Having an earworm is a fairly frequent event for me, but I have had a really strange one today, even by my standards.
Earworm is defined by the Collins Dictionary website, rather unsatisfactorily, as “an irritatingly catchy tune”. I don’t think that captures the full quality of an earworm, which is not just a tune that is catchy, but one which has lodged itself in your brain and keeps looping around and around. As soon as you drop your guard you realise that you are whistling or humming it.
It is often not a tune you would have chosen to have on repeat. For me the earworms are likely to be a 70s tune that I have heard too many times on the nostalgia TV channels I like to leave on for background. Sometimes you can’t get a tune out of your head, but also can’t quite work out exactly what it is, which can be frustrating.

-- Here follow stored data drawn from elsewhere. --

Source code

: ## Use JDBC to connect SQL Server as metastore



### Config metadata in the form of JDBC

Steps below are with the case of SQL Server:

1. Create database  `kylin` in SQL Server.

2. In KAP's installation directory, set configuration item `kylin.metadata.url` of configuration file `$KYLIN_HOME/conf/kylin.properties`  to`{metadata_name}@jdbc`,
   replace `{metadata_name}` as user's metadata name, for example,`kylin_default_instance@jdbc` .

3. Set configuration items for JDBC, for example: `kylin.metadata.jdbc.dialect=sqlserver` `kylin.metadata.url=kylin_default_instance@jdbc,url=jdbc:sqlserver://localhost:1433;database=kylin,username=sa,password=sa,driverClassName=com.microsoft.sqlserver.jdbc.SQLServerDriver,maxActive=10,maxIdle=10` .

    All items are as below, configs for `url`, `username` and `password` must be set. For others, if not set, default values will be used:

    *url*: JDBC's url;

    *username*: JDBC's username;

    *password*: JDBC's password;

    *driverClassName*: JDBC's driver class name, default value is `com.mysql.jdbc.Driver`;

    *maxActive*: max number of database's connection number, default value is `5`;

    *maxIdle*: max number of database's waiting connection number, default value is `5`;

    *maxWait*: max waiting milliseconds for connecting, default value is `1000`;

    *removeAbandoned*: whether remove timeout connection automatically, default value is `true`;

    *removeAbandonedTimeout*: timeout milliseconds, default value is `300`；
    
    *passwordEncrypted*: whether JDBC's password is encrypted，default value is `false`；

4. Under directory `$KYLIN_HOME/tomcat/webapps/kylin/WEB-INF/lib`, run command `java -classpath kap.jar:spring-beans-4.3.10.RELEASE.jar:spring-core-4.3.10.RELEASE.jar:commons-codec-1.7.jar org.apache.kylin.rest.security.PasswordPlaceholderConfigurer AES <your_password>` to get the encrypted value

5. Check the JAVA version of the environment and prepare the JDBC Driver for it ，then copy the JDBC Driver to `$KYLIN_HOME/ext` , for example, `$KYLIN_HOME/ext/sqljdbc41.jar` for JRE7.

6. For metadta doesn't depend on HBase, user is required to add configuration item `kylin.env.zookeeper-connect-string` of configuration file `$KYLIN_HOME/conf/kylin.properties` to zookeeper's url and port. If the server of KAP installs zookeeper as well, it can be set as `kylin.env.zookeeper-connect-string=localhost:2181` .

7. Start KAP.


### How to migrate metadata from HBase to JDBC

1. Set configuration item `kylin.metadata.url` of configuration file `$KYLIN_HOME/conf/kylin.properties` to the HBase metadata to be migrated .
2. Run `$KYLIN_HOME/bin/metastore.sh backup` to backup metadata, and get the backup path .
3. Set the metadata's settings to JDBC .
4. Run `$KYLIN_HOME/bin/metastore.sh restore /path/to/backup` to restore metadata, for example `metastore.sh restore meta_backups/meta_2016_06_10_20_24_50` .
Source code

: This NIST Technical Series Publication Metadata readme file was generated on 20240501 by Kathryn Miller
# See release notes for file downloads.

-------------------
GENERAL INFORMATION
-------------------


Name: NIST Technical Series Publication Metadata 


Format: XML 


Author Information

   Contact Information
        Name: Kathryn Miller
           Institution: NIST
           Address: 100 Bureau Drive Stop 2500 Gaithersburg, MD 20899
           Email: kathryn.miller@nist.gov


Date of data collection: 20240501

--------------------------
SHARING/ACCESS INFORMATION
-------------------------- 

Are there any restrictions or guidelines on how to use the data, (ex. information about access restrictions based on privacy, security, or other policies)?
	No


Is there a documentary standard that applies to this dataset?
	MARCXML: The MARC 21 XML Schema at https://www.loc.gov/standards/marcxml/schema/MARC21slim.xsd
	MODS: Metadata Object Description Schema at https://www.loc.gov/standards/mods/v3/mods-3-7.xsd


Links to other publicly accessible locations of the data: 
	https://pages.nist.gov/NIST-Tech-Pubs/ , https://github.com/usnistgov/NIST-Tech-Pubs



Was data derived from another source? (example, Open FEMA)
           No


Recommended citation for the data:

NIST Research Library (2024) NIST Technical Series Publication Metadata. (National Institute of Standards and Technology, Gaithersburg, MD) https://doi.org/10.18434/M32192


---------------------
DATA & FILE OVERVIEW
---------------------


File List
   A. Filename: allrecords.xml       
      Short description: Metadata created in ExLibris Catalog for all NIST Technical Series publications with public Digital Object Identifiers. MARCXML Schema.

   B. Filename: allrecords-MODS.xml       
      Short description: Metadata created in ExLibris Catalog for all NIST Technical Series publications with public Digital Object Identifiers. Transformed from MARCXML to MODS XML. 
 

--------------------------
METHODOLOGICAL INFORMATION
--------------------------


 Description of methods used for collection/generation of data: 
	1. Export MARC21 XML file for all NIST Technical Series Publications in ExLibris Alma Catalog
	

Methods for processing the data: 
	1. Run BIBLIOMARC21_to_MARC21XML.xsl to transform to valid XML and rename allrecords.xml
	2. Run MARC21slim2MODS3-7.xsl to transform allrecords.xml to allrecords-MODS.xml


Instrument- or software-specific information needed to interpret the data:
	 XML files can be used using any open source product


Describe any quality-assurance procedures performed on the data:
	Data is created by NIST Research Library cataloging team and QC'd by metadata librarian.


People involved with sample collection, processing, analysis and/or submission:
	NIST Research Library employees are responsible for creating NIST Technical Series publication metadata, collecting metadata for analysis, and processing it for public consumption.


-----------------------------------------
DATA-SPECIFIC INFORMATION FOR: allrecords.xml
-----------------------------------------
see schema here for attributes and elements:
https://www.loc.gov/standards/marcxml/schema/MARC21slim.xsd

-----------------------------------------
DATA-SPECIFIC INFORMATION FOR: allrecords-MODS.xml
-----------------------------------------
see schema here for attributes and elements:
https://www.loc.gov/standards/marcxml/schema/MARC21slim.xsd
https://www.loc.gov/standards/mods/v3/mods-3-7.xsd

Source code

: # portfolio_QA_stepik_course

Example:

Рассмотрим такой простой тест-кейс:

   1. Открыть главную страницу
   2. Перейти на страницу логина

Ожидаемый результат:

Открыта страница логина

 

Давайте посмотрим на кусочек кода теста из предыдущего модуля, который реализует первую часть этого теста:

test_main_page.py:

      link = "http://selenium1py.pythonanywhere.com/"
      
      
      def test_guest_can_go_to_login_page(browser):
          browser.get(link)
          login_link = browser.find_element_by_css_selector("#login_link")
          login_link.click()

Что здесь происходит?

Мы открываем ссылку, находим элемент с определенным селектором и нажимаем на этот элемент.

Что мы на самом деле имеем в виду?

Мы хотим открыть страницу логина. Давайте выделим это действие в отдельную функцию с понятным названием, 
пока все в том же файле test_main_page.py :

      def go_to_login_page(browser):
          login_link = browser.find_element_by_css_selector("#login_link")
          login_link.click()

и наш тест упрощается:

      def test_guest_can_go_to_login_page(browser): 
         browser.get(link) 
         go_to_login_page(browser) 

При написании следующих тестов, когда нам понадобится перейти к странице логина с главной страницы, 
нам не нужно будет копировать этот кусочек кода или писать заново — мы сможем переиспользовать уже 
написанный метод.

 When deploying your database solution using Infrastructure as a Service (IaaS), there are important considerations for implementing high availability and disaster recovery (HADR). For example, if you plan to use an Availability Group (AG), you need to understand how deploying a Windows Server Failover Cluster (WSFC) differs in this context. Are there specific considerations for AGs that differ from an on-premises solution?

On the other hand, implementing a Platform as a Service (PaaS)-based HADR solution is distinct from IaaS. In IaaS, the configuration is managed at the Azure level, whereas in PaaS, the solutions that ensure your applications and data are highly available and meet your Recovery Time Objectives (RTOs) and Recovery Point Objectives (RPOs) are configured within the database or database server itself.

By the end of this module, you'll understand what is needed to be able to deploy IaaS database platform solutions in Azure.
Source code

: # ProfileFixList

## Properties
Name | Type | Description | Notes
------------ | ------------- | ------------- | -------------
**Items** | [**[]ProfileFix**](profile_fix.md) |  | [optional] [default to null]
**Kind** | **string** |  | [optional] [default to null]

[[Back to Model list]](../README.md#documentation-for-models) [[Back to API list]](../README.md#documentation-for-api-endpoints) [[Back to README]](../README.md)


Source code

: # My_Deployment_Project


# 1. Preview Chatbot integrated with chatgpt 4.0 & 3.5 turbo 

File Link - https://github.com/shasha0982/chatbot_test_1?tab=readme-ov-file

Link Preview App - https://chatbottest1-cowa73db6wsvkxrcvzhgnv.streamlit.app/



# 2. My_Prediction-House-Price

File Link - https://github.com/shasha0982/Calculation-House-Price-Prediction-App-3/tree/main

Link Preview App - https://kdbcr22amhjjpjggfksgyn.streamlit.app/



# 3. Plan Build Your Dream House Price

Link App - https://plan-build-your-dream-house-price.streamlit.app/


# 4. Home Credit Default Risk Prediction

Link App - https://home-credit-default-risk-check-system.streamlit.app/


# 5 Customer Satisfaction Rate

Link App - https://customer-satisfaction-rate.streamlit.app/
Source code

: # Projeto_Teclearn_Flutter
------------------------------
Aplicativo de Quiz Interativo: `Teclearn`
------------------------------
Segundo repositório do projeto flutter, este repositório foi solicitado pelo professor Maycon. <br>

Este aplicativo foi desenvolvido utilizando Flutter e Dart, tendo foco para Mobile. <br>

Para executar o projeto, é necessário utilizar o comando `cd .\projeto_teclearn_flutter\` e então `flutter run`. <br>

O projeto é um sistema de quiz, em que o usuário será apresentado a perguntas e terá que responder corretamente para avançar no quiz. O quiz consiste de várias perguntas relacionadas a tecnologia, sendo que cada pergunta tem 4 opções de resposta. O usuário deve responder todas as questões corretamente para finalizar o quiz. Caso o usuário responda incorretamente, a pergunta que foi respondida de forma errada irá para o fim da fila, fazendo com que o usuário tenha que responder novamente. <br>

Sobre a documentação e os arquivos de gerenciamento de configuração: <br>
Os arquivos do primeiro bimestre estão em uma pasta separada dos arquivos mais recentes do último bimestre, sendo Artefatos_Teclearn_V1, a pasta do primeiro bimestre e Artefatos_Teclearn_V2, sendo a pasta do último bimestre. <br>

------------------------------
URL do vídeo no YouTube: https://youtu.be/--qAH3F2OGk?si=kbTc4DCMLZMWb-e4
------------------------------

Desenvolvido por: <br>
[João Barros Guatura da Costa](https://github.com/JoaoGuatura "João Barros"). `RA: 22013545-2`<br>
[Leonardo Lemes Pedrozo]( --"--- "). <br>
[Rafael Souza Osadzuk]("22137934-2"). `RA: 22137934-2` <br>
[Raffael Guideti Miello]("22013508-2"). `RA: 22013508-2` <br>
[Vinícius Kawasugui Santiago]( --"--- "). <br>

Anyway, today’s earworm is something that doesn’t even exist, as far as I know. All day I have found myself internally and unconsciouly singing the lyrics of Tammy Wynette’s Stand By Your Man to the tune of Gary Puckett & the Union Gap’s Young Girl. Quite an acheivement, as I’m sure I couldn’t do it deliberately.
What I will say is that at least the lyrics are less dubious than the actual Young Girl lyrics. I do wonder why that is still being played, many times, on the Now 70s TV channel. As if the lyrics were not bad enough (a creepy story about lusting after an underaged girl) the video has the band draped in confederate flags.